I was only listing influences. It was invented by the role playing game. That's what inspired the first author's to explore it. I had a friend who was corresponding with the game designers and a few of the first author's to write in the genre.

Ozoneocean at 9:13PM, May 22, 2018

@Bravo- yes, there are a lot of pro-steampunk precedents, but the style was never a real genre till it was. Jules Verne and HG Wells are really just spiritual influences. Their stories weren't even written as SciFi at the time, but they did use speculative high technology based on the highest tech that was available at the time- mostly internal combustion engines and diesel electric drives rather than strictly steam. Morcock's Oswald Bastable books would better fit as proto-deiselpunk. The character existed in the time of Zeppelins... Strictly though it was written as a time-slip fantasy.

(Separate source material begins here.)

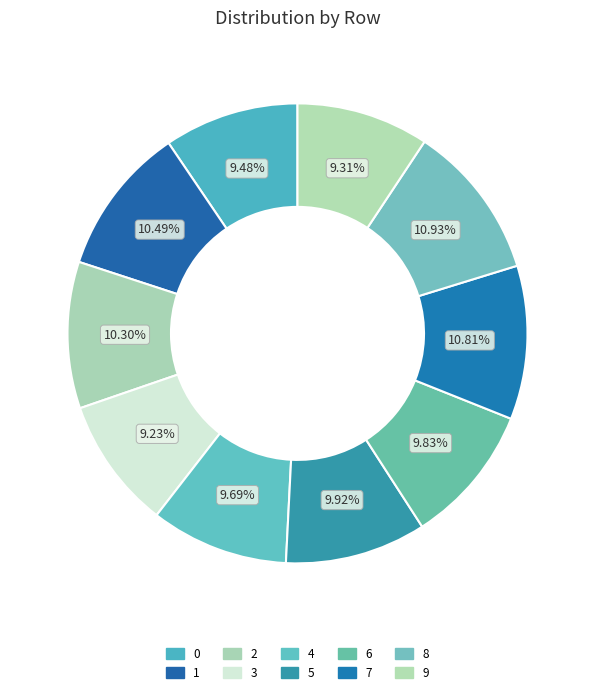

True or false: 7 accounts for 11% of the total.

True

Ozoneocean at 9:05PM, May 22, 2018

Shutup Jason XD (JK)

Jason Moon at 7:09PM, May 22, 2018

Raypunk all the way man

bravo1102 at 4:18PM, May 22, 2018

There was also the newly discovered Verne story Paris:2000 as well as all the etchings of future life. Another work that heavily influenced the look was the Czech movie The Fabulous World of Jules Verne.

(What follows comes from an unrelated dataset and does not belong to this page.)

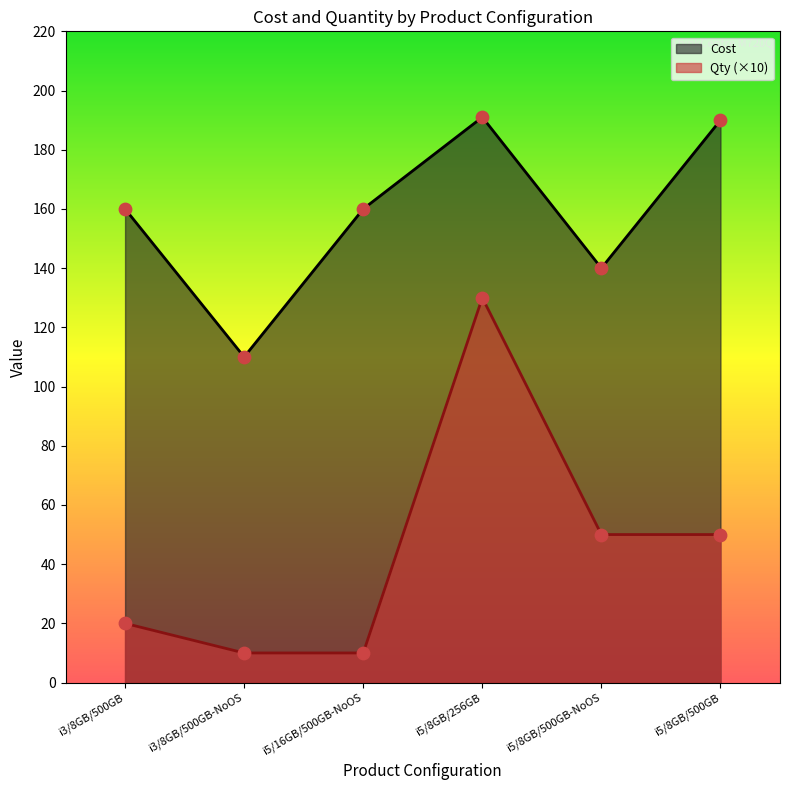

What is the total value across all series at i3/8GB/500GB?

180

bravo1102 at 4:16PM, May 22, 2018

Psst- Steampunk actually originated with a role-playing game Space:1889 which went with spaceflight as described in Verne, Wells and Burroughs as well as the classic early sf story Thomas Edison Conquers the Martians. That story was 1890s hard sci-fi featuring the first conception of airlocks and space suits! John Carter of Mars is part of it as he was originally a Civil War soldier. It's also inspired by one of the alternate worlds of the Oswald Bastable stories by Michael Moorcock. Before Space:1889 there was nothing but some ideas for GURPS or Call of Cthulhu (I participated in a 1920s Call of Cthulhu campaign where the characters did the whole Flash Gordon thing. Never got into Cthulhu by gaslight as the Victorian Era adventuring was called) There was also the whole idea of the thin red line or French Foreign legion in space fighting aliens rather than Zulu or Berbers.